Format every one of the following lines as a numbered list, omitting any blank lines.
_ _ _ _ _
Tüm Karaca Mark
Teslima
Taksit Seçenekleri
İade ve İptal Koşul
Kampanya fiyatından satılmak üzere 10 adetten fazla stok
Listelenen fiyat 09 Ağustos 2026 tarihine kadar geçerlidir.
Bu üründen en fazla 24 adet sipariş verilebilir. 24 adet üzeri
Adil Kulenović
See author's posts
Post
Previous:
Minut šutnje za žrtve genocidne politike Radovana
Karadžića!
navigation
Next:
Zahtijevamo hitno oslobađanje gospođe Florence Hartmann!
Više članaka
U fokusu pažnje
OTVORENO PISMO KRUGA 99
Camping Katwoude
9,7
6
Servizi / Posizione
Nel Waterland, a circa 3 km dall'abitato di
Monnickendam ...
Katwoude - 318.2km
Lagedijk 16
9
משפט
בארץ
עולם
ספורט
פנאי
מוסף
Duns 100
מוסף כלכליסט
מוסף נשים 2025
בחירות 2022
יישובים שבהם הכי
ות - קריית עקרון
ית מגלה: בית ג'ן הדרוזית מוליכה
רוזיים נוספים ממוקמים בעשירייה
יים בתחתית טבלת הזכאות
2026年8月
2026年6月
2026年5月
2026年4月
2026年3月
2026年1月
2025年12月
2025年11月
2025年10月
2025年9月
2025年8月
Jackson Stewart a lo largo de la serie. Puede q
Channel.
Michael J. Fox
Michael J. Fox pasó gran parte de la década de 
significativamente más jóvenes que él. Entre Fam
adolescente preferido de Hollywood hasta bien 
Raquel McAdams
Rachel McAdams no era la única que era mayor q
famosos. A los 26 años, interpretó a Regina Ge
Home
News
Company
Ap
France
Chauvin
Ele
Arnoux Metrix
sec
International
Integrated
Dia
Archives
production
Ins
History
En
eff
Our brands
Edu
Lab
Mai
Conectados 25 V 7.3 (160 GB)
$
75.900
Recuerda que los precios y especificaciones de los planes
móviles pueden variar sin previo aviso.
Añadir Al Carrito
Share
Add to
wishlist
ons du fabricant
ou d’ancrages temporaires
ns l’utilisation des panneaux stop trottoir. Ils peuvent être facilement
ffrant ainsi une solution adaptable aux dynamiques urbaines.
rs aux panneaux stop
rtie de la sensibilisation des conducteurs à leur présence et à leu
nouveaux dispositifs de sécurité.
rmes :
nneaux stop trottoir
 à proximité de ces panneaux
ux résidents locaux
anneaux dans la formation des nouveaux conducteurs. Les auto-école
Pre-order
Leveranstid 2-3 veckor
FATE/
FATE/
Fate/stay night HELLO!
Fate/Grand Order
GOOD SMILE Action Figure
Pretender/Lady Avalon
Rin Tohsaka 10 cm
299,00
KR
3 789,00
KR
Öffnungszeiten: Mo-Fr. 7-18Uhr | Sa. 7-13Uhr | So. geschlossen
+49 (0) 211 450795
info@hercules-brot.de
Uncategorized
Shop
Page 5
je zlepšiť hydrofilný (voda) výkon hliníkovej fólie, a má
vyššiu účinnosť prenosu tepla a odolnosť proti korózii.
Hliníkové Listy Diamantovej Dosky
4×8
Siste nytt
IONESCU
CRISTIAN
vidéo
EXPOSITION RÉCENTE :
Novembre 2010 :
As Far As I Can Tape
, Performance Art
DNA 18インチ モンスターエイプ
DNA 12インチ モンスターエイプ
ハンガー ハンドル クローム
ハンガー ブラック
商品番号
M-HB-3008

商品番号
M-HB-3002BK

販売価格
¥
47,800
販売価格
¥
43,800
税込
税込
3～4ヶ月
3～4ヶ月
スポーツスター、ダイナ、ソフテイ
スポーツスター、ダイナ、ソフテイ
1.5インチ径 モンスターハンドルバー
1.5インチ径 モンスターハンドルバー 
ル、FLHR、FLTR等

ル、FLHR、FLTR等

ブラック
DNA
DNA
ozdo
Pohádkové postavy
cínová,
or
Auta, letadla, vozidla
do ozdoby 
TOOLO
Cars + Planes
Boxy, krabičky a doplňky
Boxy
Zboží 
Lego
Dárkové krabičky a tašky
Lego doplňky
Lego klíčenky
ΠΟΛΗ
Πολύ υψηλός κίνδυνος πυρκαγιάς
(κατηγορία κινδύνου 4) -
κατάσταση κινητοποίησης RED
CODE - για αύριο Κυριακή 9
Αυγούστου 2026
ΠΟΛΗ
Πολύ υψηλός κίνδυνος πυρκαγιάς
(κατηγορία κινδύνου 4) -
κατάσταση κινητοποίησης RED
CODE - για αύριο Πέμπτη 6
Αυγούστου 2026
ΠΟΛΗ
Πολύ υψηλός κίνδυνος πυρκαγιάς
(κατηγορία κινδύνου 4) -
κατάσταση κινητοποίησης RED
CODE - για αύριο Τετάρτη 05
_ _ _ _ _
### OUTPUT OF THE TASK
1. Tüm Karaca Mark
2. Teslima
3. Taksit Seçenekleri
4. İade ve İptal Koşul
5. Kampanya fiyatından satılmak üzere 10 adetten fazla stok
6. Listelenen fiyat 09 Ağustos 2026 tarihine kadar geçerlidir.
7. Bu üründen en fazla 24 adet sipariş verilebilir. 24 adet üzeri
8. Adil Kulenović
9. See author's posts
10. Post
11. Previous:
12. Minut šutnje za žrtve genocidne politike Radovana
13. Karadžića!
14. navigation
15. Next:
16. Zahtijevamo hitno oslobađanje gospođe Florence Hartmann!
17. Više članaka
18. U fokusu pažnje
19. OTVORENO PISMO KRUGA 99
20. Camping Katwoude
21. 9,7
22. 6
23. Servizi / Posizione
24. Nel Waterland, a circa 3 km dall'abitato di
25. Monnickendam ...
26. Katwoude - 318.2km
27. Lagedijk 16
28. 9
29. משפט
30. בארץ
31. עולם
32. ספורט
33. פנאי
34. מוסף
35. Duns 100
36. מוסף כלכליסט
37. מוסף נשים 2025
38. בחירות 2022
39. יישובים שבהם הכי
40. ות - קריית עקרון
41. ית מגלה: בית ג'ן הדרוזית מוליכה
42. רוזיים נוספים ממוקמים בעשירייה
43. יים בתחתית טבלת הזכאות
44. 2026年8月
45. 2026年6月
46. 2026年5月
47. 2026年4月
48. 2026年3月
49. 2026年1月
50. 2025年12月
51. 2025年11月
52. 2025年10月
53. 2025年9月
54. 2025年8月
55. Jackson Stewart a lo largo de la serie. Puede q
56. Channel.
57. Michael J. Fox
58. Michael J. Fox pasó gran parte de la década de 
59. significativamente más jóvenes que él. Entre Fam
60. adolescente preferido de Hollywood hasta bien 
61. Raquel McAdams
62. Rachel McAdams no era la única que era mayor q
63. famosos. A los 26 años, interpretó a Regina Ge
64. Home
65. News
66. Company
67. Ap
68. France
69. Chauvin
70. Ele
71. Arnoux Metrix
72. sec
73. International
74. Integrated
75. Dia
76. Archives
77. production
78. Ins
79. History
80. En
81. eff
82. Our brands
83. Edu
84. Lab
85. Mai
86. Conectados 25 V 7.3 (160 GB)
87. $
88. 75.900
89. Recuerda que los precios y especificaciones de los planes
90. móviles pueden variar sin previo aviso.
91. Añadir Al Carrito
92. Share
93. Add to
94. wishlist
95. ons du fabricant
96. ou d’ancrages temporaires
97. ns l’utilisation des panneaux stop trottoir. Ils peuvent être facilement
98. ffrant ainsi une solution adaptable aux dynamiques urbaines.
99. rs aux panneaux stop
100. rtie de la sensibilisation des conducteurs à leur présence et à leu
101. nouveaux dispositifs de sécurité.
102. rmes :
103. nneaux stop trottoir
104.  à proximité de ces panneaux
105. ux résidents locaux
106. anneaux dans la formation des nouveaux conducteurs. Les auto-école
107. Pre-order
108. Leveranstid 2-3 veckor
109. FATE/
110. FATE/
111. Fate/stay night HELLO!
112. Fate/Grand Order
113. GOOD SMILE Action Figure
114. Pretender/Lady Avalon
115. Rin Tohsaka 10 cm
116. 299,00
117. KR
118. 3 789,00
119. KR
120. Öffnungszeiten: Mo-Fr. 7-18Uhr | Sa. 7-13Uhr | So. geschlossen
121. +49 (0) 211 450795
122. info@hercules-brot.de
123. Uncategorized
124. Shop
125. Page 5
126. je zlepšiť hydrofilný (voda) výkon hliníkovej fólie, a má
127. vyššiu účinnosť prenosu tepla a odolnosť proti korózii.
128. Hliníkové Listy Diamantovej Dosky
129. 4×8
130. Siste nytt
131. IONESCU
132. CRISTIAN
133. vidéo
134. EXPOSITION RÉCENTE :
135. Novembre 2010 :
136. As Far As I Can Tape
137. , Performance Art
138. DNA 18インチ モンスターエイプ
139. DNA 12インチ モンスターエイプ
140. ハンガー ハンドル クローム
141. ハンガー ブラック
142. 商品番号
143. M-HB-3008
144. 商品番号
145. M-HB-3002BK
146. 販売価格
147. ¥
148. 47,800
149. 販売価格
150. ¥
151. 43,800
152. 税込
153. 税込
154. 3～4ヶ月
155. 3～4ヶ月
156. スポーツスター、ダイナ、ソフテイ
157. スポーツスター、ダイナ、ソフテイ
158. 1.5インチ径 モンスターハンドルバー
159. 1.5インチ径 モンスターハンドルバー 
160. ル、FLHR、FLTR等
161. ル、FLHR、FLTR等
162. ブラック
163. DNA
164. DNA
165. ozdo
166. Pohádkové postavy
167. cínová,
168. or
169. Auta, letadla, vozidla
170. do ozdoby 
171. TOOLO
172. Cars + Planes
173. Boxy, krabičky a doplňky
174. Boxy
175. Zboží 
176. Lego
177. Dárkové krabičky a tašky
178. Lego doplňky
179. Lego klíčenky
180. ΠΟΛΗ
181. Πολύ υψηλός κίνδυνος πυρκαγιάς
182. (κατηγορία κινδύνου 4) -
183. κατάσταση κινητοποίησης RED
184. CODE - για αύριο Κυριακή 9
185. Αυγούστου 2026
186. ΠΟΛΗ
187. Πολύ υψηλός κίνδυνος πυρκαγιάς
188. (κατηγορία κινδύνου 4) -
189. κατάσταση κινητοποίησης RED
190. CODE - για αύριο Πέμπτη 6
191. Αυγούστου 2026
192. ΠΟΛΗ
193. Πολύ υψηλός κίνδυνος πυρκαγιάς
194. (κατηγορία κινδύνου 4) -
195. κατάσταση κινητοποίησης RED
196. CODE - για αύριο Τετάρτη 05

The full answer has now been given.